[DATASET EXCERPTS Boundary: Start]

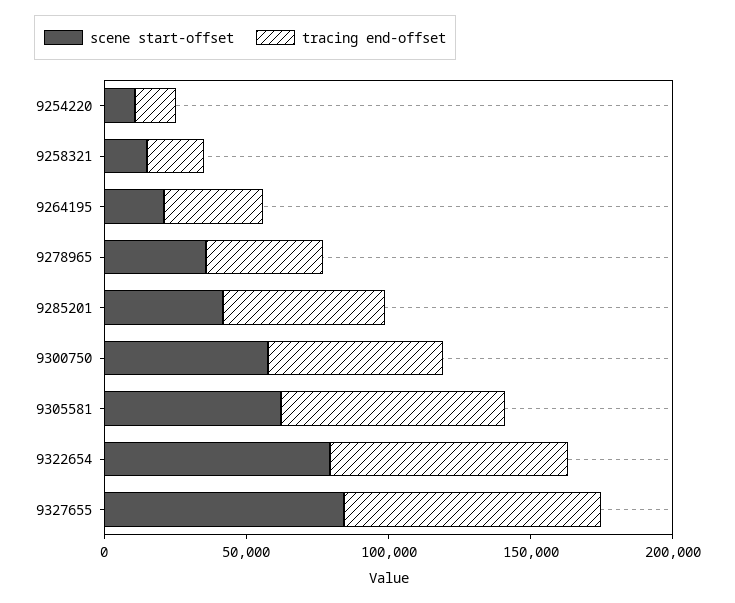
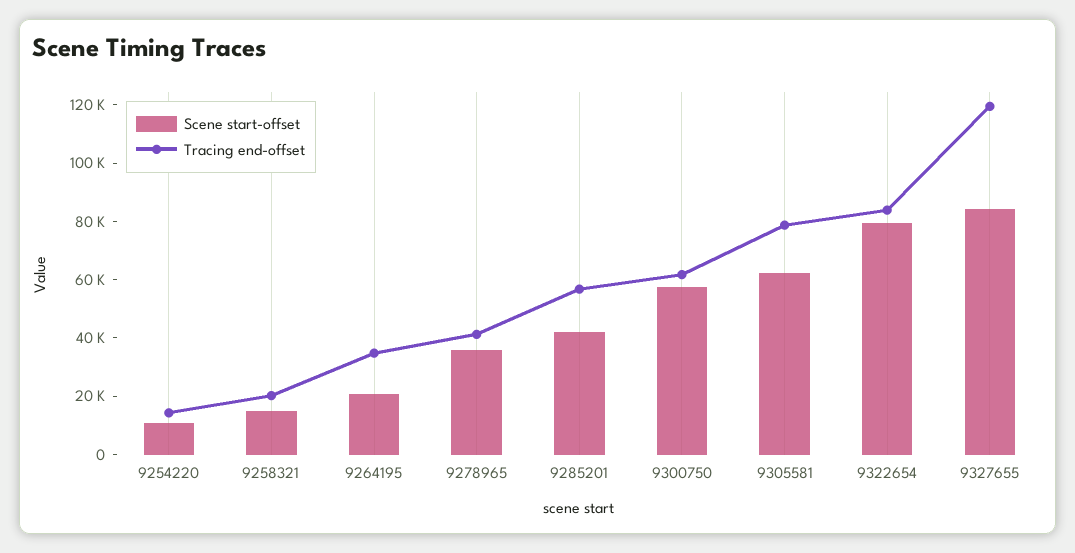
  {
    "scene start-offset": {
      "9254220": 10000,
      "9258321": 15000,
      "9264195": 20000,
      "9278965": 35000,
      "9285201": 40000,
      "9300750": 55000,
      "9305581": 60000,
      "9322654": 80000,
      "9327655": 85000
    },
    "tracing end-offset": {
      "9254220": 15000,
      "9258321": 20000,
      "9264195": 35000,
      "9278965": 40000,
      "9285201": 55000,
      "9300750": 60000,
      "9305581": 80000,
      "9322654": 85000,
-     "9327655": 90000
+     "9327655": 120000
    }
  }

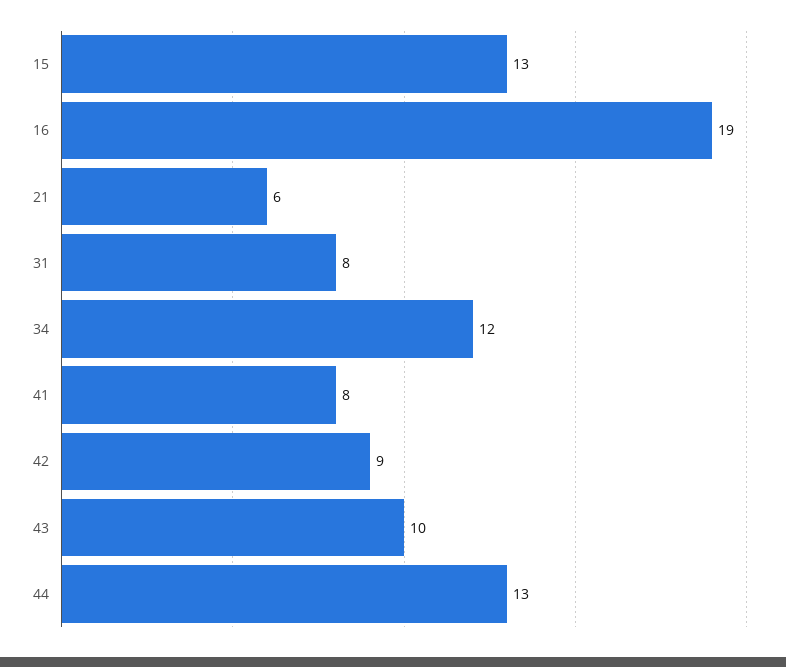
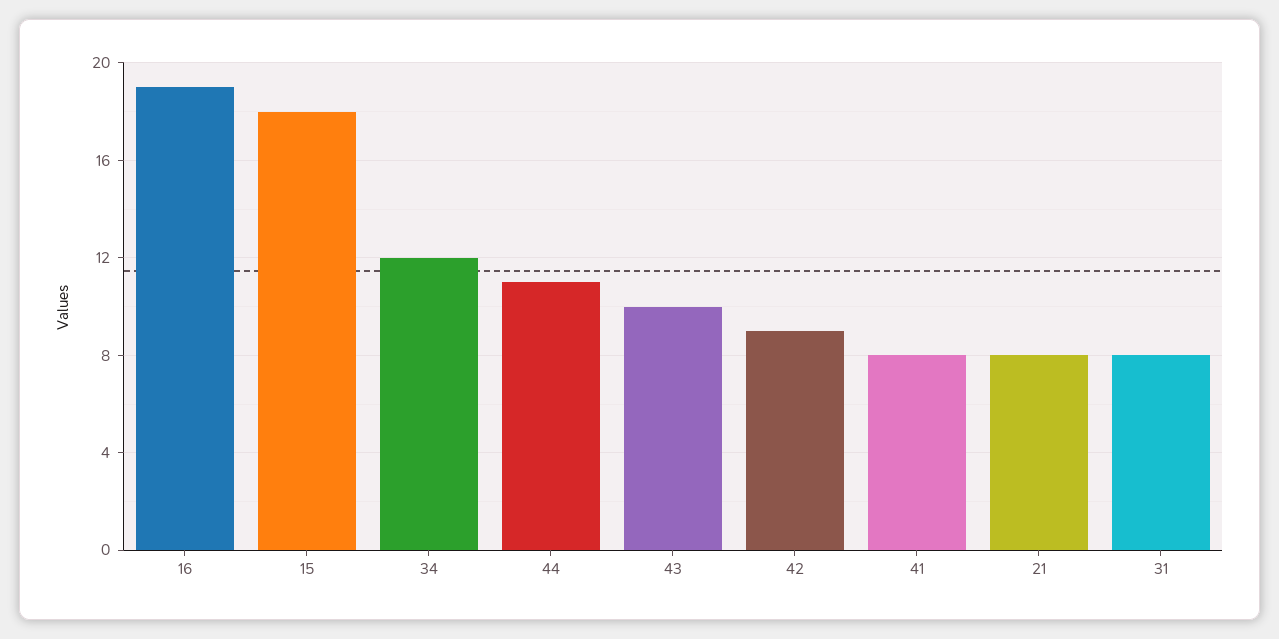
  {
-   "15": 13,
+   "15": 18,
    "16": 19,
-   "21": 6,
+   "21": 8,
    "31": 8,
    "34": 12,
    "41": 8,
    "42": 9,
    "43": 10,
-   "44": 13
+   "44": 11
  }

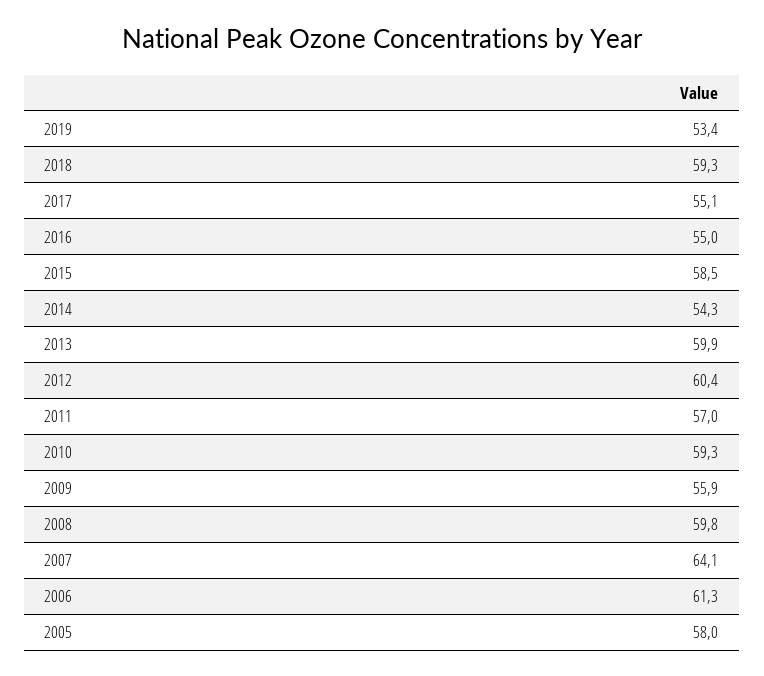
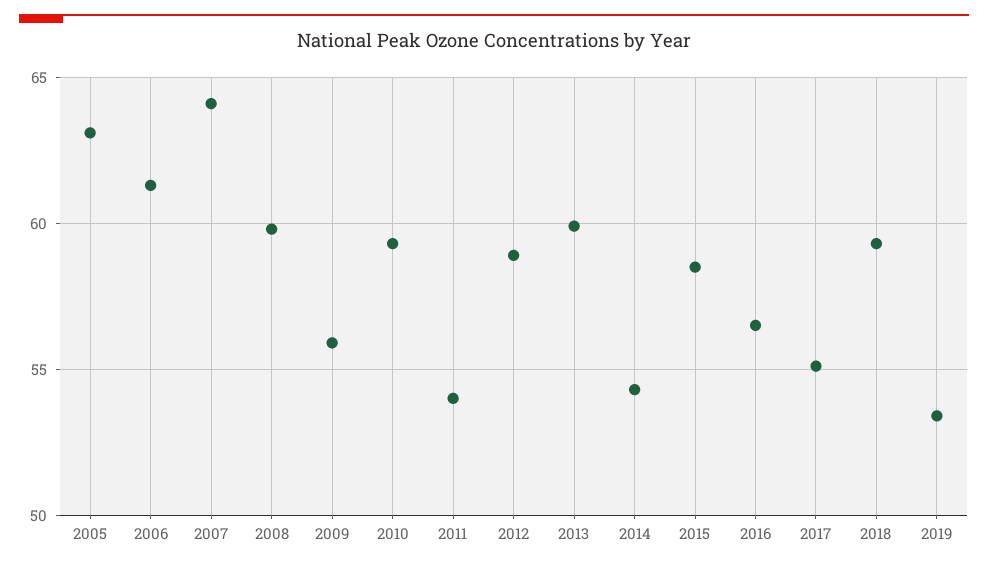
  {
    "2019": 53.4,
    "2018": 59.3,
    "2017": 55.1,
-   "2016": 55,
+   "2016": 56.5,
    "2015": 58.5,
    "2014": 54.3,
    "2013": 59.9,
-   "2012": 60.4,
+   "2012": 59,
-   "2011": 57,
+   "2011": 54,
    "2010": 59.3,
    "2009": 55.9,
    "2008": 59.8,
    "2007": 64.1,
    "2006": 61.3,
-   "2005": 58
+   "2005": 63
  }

[DATASET EXCERPTS Boundary: End]

WORK REQUIRED>
Excluding the images, return each record above precisely as written.

WRITTEN ANSWER>
  {
    "scene start-offset": {
      "9254220": 10000,
      "9258321": 15000,
      "9264195": 20000,
      "9278965": 35000,
      "9285201": 40000,
      "9300750": 55000,
      "9305581": 60000,
      "9322654": 80000,
      "9327655": 85000
    },
    "tracing end-offset": {
      "9254220": 15000,
      "9258321": 20000,
      "9264195": 35000,
      "9278965": 40000,
      "9285201": 55000,
      "9300750": 60000,
      "9305581": 80000,
      "9322654": 85000,
-     "9327655": 90000
+     "9327655": 120000
    }
  }

  {
-   "15": 13,
+   "15": 18,
    "16": 19,
-   "21": 6,
+   "21": 8,
    "31": 8,
    "34": 12,
    "41": 8,
    "42": 9,
    "43": 10,
-   "44": 13
+   "44": 11
  }

  {
    "2019": 53.4,
    "2018": 59.3,
    "2017": 55.1,
-   "2016": 55,
+   "2016": 56.5,
    "2015": 58.5,
    "2014": 54.3,
    "2013": 59.9,
-   "2012": 60.4,
+   "2012": 59,
-   "2011": 57,
+   "2011": 54,
    "2010": 59.3,
    "2009": 55.9,
    "2008": 59.8,
    "2007": 64.1,
    "2006": 61.3,
-   "2005": 58
+   "2005": 63
  }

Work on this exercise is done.